» YOUR GOAL: For the listing below, the answer is an exact retyping of the lines from the one with "नव आदर्श मार्ग, पेरिस" through the one with "Amuletos - Colgantes", both included, without pictures.

RECORDS section start

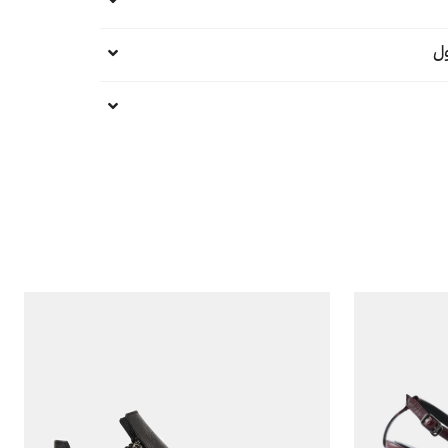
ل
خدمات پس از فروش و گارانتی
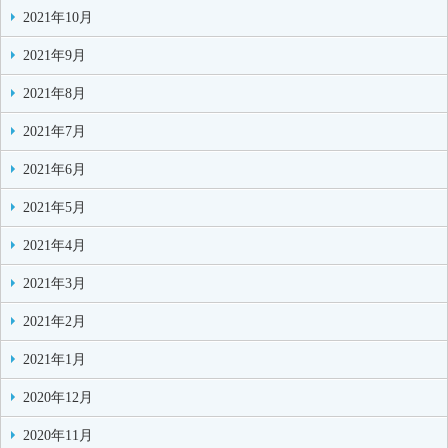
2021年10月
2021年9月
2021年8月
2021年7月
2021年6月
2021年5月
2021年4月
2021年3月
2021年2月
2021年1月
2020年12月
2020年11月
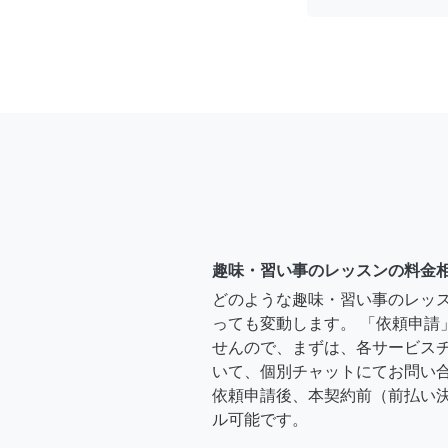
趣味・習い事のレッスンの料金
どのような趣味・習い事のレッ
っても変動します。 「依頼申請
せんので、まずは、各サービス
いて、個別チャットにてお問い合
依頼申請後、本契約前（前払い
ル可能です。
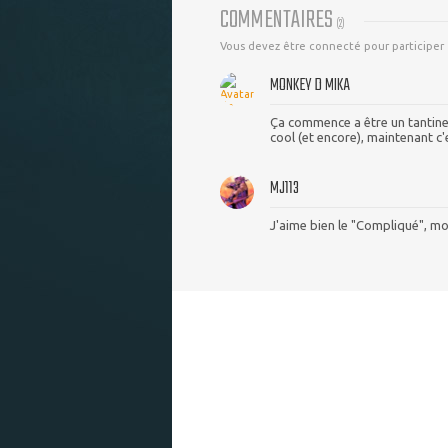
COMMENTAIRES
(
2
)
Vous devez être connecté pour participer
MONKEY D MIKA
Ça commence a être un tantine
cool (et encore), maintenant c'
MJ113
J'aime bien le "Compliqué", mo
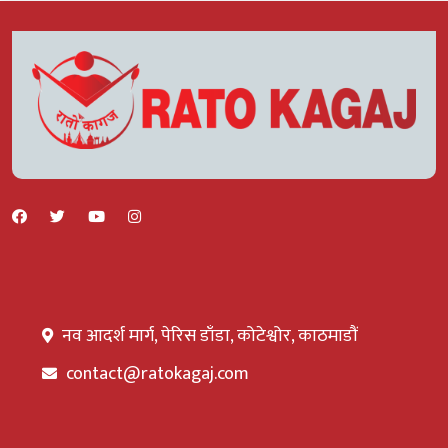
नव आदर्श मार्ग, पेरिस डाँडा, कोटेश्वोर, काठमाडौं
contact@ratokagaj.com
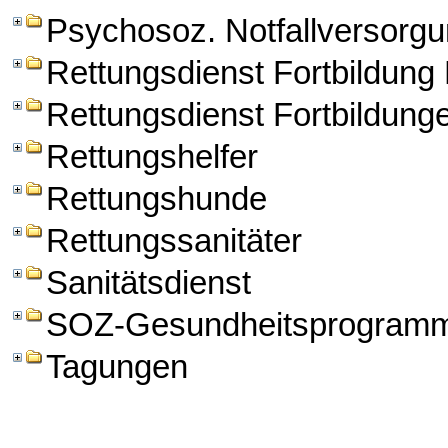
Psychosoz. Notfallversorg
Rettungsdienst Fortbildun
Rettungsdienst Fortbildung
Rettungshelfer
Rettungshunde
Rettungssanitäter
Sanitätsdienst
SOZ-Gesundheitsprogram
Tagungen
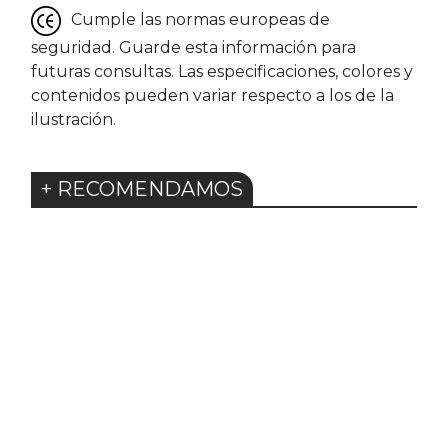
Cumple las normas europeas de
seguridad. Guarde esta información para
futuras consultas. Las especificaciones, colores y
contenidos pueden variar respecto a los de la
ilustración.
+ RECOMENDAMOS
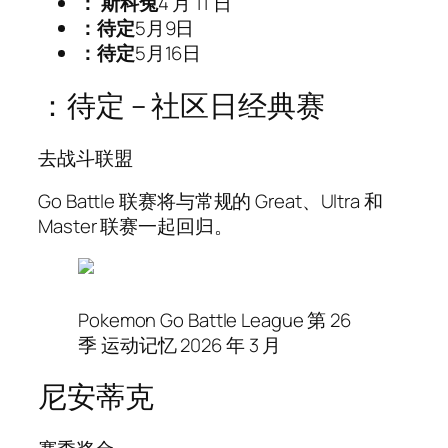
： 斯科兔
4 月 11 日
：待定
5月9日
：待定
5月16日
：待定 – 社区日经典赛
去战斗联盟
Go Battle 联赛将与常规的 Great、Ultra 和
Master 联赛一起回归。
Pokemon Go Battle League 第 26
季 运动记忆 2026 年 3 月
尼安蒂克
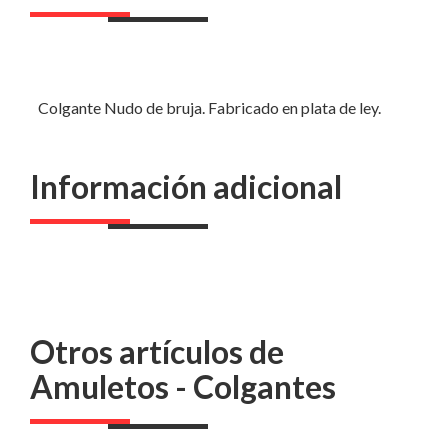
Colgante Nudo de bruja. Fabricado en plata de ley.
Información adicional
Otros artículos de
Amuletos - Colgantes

RECORDS section end
RECORDS section start

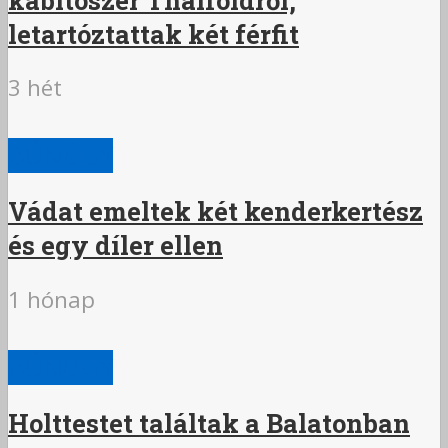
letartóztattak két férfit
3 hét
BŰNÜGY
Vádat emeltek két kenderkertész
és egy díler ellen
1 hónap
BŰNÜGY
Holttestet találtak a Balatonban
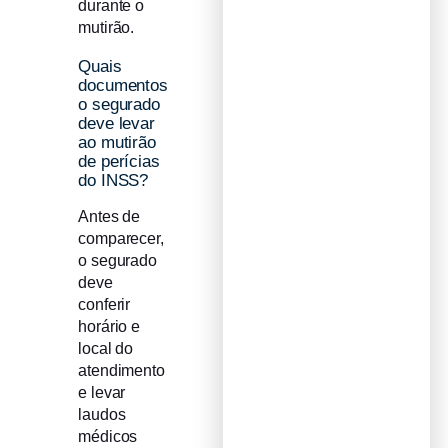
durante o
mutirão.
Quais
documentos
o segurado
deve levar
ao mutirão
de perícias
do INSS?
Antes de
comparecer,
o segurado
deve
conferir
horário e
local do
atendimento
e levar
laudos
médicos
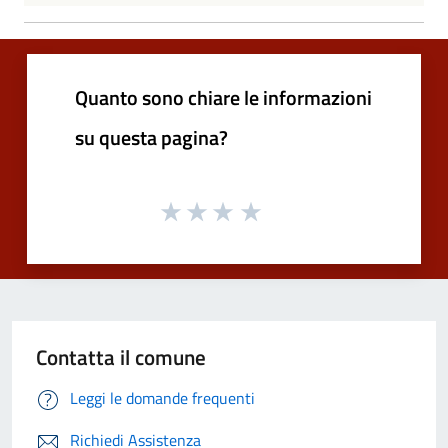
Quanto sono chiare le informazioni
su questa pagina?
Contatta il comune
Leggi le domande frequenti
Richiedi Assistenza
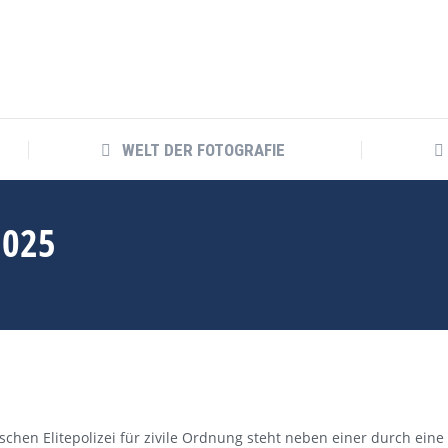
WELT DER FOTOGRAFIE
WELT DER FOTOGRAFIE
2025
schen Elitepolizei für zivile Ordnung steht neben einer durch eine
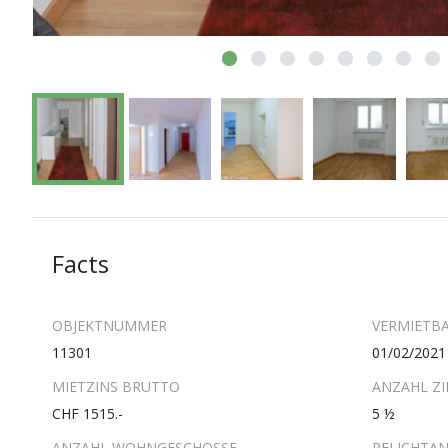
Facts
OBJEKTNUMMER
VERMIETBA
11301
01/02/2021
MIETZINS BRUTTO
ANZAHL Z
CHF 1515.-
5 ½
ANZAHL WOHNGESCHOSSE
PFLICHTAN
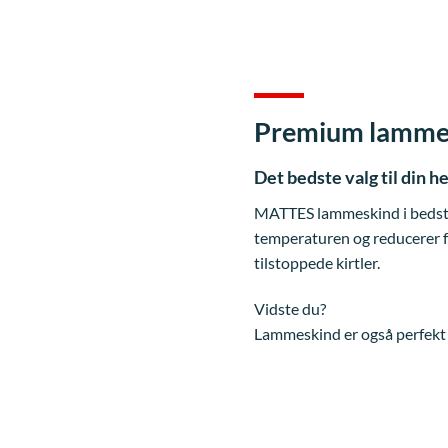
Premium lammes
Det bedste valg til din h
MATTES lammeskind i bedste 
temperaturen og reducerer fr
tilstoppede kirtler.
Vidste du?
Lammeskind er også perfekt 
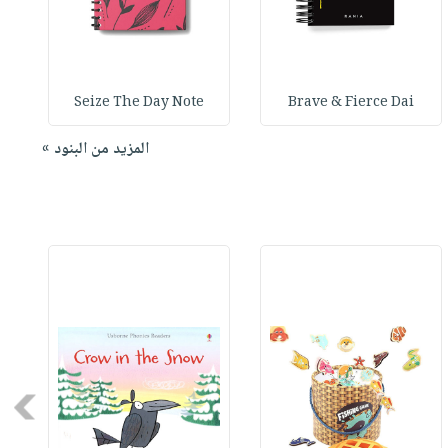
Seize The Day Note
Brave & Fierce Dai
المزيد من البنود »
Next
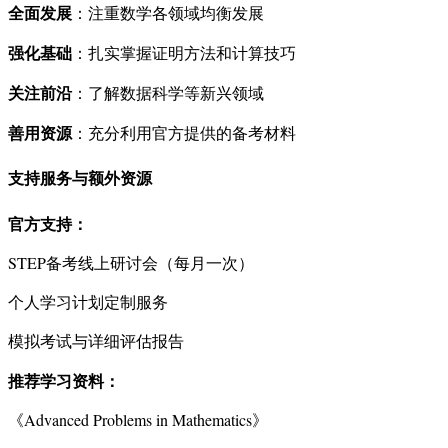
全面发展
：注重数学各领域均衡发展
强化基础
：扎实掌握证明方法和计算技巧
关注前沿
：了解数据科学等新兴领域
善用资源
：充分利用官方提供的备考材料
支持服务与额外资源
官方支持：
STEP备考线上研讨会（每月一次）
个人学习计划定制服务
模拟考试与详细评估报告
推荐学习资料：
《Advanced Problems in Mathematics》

RECORDS section end

» OUTPUT:
नव आदर्श मार्ग, पेरिस डाँडा, कोटेश्वोर, काठमाडौं
contact@ratokagaj.com
Psychosoz. Notfallversorg
Rettungsdienst Fortbildun
Rettungsdienst Fortbildung
Rettungshelfer
Rettungshunde
Rettungssanitäter
Sanitätsdienst
SOZ-Gesundheitsprogram
Tagungen
Cumple las normas europeas de
seguridad. Guarde esta información para
futuras consultas. Las especificaciones, colores y
contenidos pueden variar respecto a los de la
ilustración.
+ RECOMENDAMOS
： 斯科兔
4 月 11 日
：待定
5月9日
：待定
5月16日
：待定 – 社区日经典赛
去战斗联盟
Go Battle 联赛将与常规的 Great、Ultra 和
Master 联赛一起回归。
Pokemon Go Battle League 第 26
季 运动记忆 2026 年 3 月
尼安蒂克
Colgante Nudo de bruja. Fabricado en plata de ley.
Información adicional
Otros artículos de
Amuletos - Colgantes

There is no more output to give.